Economists at Barclays say the UK economy is now contracting and is expected to do so until at least mid-2017.
Barclays have release their latest economic forecasts and the standout figures can be found in their slashing of the UK's expected quarterly growth figures.
A recession is defined by two consecutive quarters of negative growth, a criteria that will be met if analysts at the UK bank are correct.
The spark to the decline in economic output is the withholding of investment decisions by businesses who are now faced with many uncertainties following the vote to exit the European Union.
As a result of deferred or cancelled investments Barclays expect the UK economy to contract in H2 and 2017, albeit relatively modestly.
Third quarter growth is forecast at -0.2%, fourth quarter growth at -0.3% and Q1 2017 growth at -0.4%.
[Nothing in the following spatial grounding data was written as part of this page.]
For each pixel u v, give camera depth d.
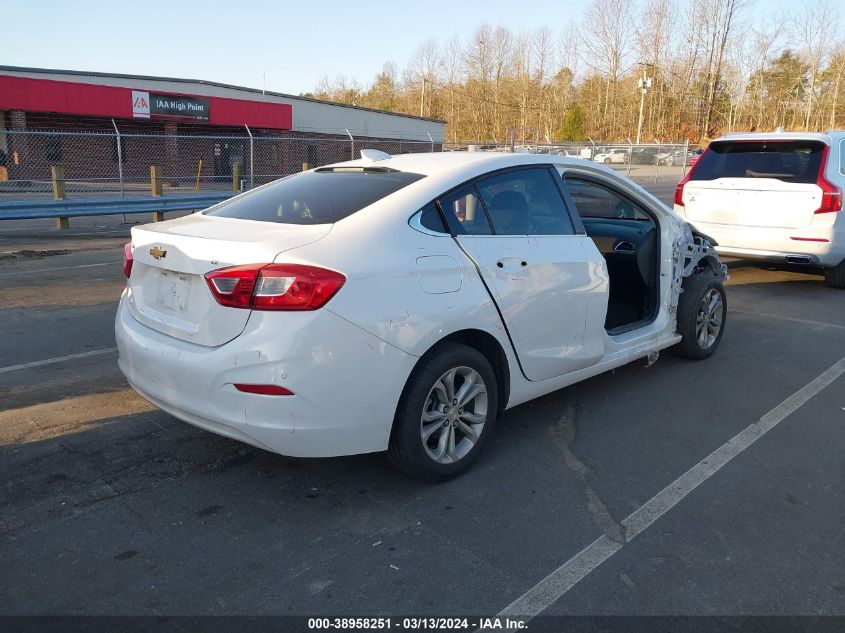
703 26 60.84
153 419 4.07
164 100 27.80
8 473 3.39
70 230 13.55
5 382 4.64
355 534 2.94
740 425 4.16
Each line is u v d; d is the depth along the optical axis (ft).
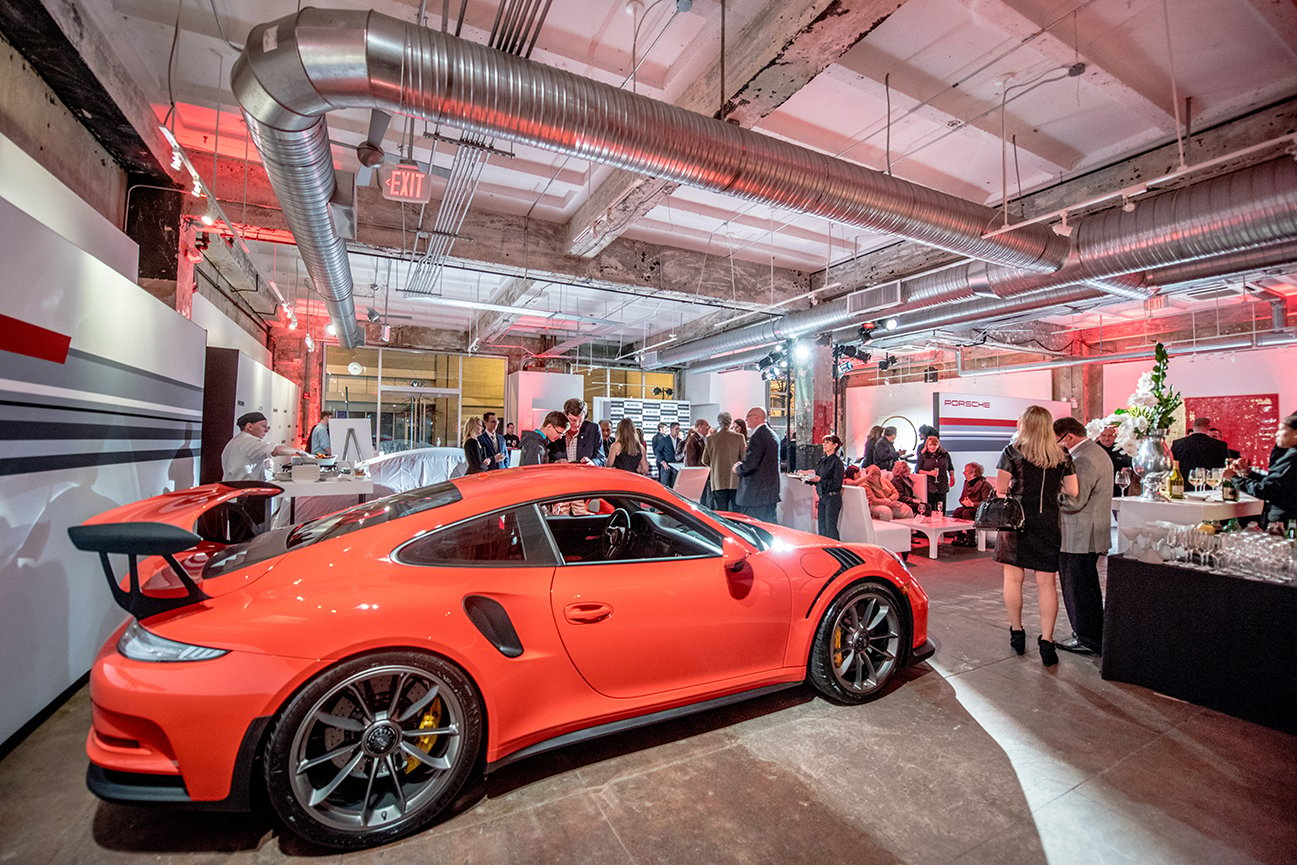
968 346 43.16
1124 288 21.66
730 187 12.39
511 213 23.38
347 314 29.17
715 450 20.16
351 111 15.93
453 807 6.35
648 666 7.23
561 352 50.06
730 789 6.70
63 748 7.36
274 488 8.08
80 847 5.58
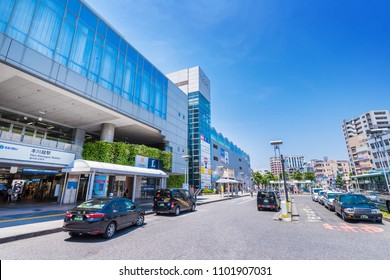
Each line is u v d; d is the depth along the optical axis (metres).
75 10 17.19
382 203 15.53
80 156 19.95
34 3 14.23
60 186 19.58
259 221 11.66
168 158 29.33
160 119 28.69
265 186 97.94
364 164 71.12
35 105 18.97
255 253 5.89
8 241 6.86
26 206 15.91
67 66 16.06
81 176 21.48
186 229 9.28
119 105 20.97
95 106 19.30
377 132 19.27
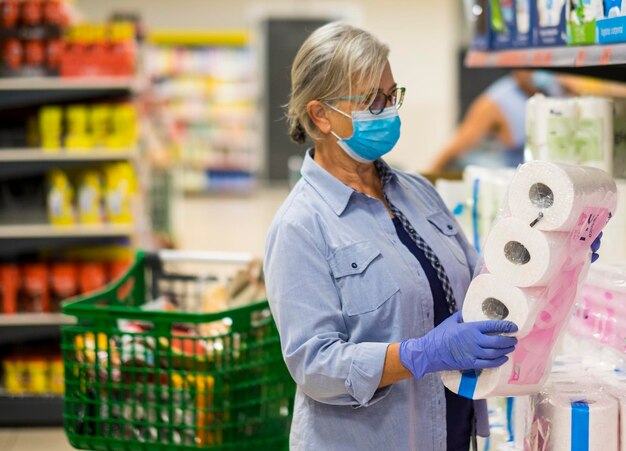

Barclays follow a number of other major institutions in forecasting recession.
“The quickest way for non-financial corporations, especially in the
manufacturing industry, to react to heightened uncertainty is cut production and meet demand by destocking until the situation gets clearer,” say Barclays in a note to clients.
Analysts believe consumption - the engine of the UK economy - should soften on the back of declining confidence, which would in turn halt job creation and wealth creation effects.
This will be in part driven by a much weaker currency and concerns about real estate valuations.
The latest survey data on the construction sector showed a sharper-than-forecast drop in activity, to the extend that the sector is now shrinking, providing the first concrete economic indicator that the economy could be shifting into reverse.
Barclays warn that the improved net exports contribution derived from weaker exchange rates will only partially offset this drag from investment and consumption.
“The risk to the UK outlook may be tilted for a potentially even deeper recession,” say Barclays.
The depth of the recession will depend on the policy response from government and the Bank of England.
We see little concrete moves coming out of the government at this stage owing to the leadership battle in the ruling Conservative party.
However, eyes will turn to the Bank of England’s Monetary Policy Committee on Thursday the 14th.
Markets are ascribing a 75% chance of a 0.25% interest rate cut to be delivered.
Cutting rates will ensure lending gets cheaper and it may push the hand of those company directors who have impending investment decisions to make.
The Bank may also expand its quantitative easing programme in an effort to ‘oil’ the flow of finance through the economy yet further.